I was pretty nervous about the scenario. On one hand I was very excited because it was my hand made project and I was so proud of it. I thought others might think it strange and geeky and my work unworthy. Really the latter troubled me more because most of my game projects are strange and geeky. I was also worried the rules wouldn't work right, or I would somehow screw them up because I'd only run the scenario once.
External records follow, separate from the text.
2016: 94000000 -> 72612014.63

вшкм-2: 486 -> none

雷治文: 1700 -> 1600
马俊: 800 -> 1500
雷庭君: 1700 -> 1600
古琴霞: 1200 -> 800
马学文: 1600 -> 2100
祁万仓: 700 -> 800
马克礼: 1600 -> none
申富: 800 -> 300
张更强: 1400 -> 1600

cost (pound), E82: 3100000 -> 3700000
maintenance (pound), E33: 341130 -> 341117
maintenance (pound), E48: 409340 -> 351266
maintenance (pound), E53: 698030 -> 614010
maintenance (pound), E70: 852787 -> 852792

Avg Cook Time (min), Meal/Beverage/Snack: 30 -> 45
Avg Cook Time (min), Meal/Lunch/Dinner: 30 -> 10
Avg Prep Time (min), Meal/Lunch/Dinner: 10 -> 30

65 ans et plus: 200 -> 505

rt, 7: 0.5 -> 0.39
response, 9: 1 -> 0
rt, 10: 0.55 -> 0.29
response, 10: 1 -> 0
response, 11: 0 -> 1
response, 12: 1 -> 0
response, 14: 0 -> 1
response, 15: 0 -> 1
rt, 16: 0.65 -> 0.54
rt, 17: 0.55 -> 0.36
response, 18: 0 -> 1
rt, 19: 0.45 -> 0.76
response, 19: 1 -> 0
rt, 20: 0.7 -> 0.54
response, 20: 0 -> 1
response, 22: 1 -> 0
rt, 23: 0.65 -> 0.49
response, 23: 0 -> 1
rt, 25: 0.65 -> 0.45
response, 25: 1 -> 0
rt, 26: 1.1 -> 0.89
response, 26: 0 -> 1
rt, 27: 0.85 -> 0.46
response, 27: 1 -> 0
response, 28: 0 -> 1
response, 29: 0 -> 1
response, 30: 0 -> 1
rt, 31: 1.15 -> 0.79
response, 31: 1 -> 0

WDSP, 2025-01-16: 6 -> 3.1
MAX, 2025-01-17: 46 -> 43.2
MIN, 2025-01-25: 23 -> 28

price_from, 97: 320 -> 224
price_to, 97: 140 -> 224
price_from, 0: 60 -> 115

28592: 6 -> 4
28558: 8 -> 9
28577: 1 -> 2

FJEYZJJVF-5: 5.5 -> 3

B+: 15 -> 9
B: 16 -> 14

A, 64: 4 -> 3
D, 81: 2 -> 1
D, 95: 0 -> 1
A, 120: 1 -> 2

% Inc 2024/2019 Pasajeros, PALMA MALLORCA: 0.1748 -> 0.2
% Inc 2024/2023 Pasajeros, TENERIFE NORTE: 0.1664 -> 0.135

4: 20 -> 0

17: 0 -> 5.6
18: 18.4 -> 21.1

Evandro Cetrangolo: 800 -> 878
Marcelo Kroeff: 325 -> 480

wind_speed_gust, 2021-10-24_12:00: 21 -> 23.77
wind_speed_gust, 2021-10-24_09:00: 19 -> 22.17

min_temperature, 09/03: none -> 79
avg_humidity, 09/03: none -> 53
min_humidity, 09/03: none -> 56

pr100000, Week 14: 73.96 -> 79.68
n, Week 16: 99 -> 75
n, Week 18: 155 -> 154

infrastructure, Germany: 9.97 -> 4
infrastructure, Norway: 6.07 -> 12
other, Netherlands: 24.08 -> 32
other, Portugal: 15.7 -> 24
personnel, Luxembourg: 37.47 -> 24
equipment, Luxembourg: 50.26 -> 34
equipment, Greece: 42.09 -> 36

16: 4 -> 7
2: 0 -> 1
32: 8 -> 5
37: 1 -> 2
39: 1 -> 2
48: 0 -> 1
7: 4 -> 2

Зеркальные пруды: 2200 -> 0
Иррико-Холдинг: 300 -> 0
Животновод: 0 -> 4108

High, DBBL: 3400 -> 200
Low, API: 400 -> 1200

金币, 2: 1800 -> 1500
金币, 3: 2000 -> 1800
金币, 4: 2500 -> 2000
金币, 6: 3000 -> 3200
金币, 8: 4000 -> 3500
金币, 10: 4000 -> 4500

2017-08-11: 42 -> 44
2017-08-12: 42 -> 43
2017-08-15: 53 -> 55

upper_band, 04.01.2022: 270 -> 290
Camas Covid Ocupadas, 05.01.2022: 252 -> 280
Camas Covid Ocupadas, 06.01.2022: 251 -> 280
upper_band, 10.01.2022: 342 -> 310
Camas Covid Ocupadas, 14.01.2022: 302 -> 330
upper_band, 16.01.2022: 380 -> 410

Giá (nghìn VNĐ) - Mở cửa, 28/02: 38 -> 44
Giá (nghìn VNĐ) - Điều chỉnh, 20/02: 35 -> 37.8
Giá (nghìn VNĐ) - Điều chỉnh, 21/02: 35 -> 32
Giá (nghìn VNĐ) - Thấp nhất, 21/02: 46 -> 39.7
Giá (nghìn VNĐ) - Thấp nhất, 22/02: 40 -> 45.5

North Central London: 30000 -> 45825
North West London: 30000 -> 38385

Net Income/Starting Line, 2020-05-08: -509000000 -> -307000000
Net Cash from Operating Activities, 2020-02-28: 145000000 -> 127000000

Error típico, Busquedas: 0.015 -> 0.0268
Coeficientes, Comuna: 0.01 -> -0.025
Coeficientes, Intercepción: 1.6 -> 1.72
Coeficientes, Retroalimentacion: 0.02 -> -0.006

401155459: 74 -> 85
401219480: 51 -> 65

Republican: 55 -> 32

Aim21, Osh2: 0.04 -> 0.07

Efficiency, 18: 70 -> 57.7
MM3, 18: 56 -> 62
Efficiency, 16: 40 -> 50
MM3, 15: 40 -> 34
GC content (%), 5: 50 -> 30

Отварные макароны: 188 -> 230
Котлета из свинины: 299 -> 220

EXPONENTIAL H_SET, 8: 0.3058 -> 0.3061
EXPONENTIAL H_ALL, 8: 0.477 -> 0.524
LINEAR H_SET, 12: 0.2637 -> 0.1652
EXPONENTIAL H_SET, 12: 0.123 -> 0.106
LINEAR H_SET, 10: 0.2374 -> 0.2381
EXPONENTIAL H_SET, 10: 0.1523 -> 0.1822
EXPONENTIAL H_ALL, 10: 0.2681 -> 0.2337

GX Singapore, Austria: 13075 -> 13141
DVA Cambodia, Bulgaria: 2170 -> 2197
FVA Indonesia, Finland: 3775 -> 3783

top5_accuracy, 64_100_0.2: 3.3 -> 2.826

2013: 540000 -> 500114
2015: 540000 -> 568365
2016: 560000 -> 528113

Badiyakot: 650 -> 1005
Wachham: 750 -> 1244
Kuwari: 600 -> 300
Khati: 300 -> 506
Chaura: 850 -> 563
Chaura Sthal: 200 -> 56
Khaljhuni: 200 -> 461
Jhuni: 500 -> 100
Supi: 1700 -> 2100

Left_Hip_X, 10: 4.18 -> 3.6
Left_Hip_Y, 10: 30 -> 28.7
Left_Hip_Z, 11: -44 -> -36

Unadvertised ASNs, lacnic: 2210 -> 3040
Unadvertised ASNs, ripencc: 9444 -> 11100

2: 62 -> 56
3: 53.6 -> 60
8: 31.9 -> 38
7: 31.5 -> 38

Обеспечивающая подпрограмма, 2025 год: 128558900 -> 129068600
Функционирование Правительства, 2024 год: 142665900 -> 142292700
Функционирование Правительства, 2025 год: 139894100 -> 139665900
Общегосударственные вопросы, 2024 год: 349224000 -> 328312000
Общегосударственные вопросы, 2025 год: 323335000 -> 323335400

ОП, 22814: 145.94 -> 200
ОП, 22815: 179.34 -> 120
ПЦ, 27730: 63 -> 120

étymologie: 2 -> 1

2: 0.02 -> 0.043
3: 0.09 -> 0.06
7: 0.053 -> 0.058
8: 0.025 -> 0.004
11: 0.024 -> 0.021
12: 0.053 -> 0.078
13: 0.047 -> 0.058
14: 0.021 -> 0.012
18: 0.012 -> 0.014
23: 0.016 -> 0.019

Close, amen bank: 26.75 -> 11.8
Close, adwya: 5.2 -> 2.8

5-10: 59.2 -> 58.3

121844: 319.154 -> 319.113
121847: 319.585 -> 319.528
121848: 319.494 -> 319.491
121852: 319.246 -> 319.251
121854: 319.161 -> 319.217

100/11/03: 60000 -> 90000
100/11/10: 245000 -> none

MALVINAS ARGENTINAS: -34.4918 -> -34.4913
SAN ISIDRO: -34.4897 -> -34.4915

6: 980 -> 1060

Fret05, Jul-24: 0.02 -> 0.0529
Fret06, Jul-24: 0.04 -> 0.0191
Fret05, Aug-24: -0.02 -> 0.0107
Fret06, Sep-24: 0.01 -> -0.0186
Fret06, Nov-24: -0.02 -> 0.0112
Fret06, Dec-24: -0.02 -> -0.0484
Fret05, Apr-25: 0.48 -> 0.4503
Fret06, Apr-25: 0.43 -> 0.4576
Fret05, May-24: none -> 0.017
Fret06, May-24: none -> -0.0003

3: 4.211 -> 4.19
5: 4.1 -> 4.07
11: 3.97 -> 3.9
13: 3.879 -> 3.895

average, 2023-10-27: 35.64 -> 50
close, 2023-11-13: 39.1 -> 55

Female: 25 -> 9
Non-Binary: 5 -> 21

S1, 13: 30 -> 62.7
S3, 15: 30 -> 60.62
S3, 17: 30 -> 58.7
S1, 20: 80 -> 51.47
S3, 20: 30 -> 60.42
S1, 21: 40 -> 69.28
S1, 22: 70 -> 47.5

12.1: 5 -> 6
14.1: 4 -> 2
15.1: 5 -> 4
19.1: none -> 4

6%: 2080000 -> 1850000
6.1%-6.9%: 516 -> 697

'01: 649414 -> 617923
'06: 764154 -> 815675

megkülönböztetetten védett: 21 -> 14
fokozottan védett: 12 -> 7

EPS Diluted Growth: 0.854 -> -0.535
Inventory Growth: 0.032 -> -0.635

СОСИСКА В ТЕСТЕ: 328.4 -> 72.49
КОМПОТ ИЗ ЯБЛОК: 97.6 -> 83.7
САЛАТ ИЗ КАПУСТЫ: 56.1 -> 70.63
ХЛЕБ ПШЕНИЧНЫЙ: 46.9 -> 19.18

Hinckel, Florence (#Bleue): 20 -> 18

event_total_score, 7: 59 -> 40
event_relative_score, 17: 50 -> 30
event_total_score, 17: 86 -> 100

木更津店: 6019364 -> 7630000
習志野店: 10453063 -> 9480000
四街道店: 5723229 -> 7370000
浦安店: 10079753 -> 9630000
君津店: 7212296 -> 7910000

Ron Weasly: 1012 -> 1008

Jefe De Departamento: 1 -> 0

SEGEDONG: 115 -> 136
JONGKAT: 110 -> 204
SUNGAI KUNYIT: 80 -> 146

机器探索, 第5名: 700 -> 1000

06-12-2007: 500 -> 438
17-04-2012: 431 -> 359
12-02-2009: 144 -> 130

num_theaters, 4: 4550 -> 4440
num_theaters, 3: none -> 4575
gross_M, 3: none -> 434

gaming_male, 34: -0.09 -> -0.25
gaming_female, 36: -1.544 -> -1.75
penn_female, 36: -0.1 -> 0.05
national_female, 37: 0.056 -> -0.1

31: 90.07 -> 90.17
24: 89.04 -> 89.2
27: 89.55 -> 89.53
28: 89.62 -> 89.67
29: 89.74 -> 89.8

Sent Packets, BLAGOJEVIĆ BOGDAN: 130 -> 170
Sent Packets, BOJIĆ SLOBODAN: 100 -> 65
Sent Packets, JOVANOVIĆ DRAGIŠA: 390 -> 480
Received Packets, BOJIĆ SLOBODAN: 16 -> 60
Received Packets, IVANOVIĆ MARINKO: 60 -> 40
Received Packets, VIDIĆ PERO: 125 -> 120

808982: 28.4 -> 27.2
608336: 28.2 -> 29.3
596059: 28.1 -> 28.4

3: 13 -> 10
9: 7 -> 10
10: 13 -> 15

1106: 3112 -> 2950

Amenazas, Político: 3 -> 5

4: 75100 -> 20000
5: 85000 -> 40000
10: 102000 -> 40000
I shouldn't have been concerned. The game was filled. Mark and Sam Fortner, and Al Rivers ran the English. Keith French, Brian Renninger, and Arthur Brookings ran the French. Best, and most importantly Dave Schueler was there to help me with the scenario. I'd re-written the quick sheets, taking changes from our playtest into consideration, so that helped. We took the time to walk through the rules, and while there were some inevitable holes to fill, the game played pretty smoothly. By the end of the fourth turn, I was no longer necessary, and Dave and I could talk about the Mariners-Yankees game. Most gratifying, many gamers dropped by the table to look and ask questions about the cogs, the period, and the game. Doug Hamm and Andrew Mah, tasked with scoring games for the Friday night period, chose Sluys for best of show for the period.
|The set up with both fleets hard against the Cadzand Is. shoals.|
The game began with the French shuffling the order of their ships,while the English grouped theirs. The French position was centered between Cadzand Is. and the headland, and the English were prepared to take advantage of a small gap between the island and the fleet. Unfortunately the gap closed with the night's tidal action, so the battle proceeded pretty much head to head.
|Another view of the set up. The French fleet clearly overlaps the English right.|
For the first three turns the English and French engaged in desultory artillery and missile fire. Though there were some lucky die rolls on both sides, by turn four it was clear to the English they were going to have to close to win. In turn four the English closed and began supported melees in true DBA fashion. Unfortunately DBA also requires some decent die rolling, and the English commanders, Mark and Sam, had much better dice karma than the French commanders, Brian and Arthur. With poor command points, and much less capable of removing damage points, the French line began suffering large holes in the first squadron.
|The French third squadron moves toward their left flank.|
Even so, there were lots of smiles afterwords, and I was happy the game was so well received. All photos were taken by Doug Hamm, and I thank him for letting me use them.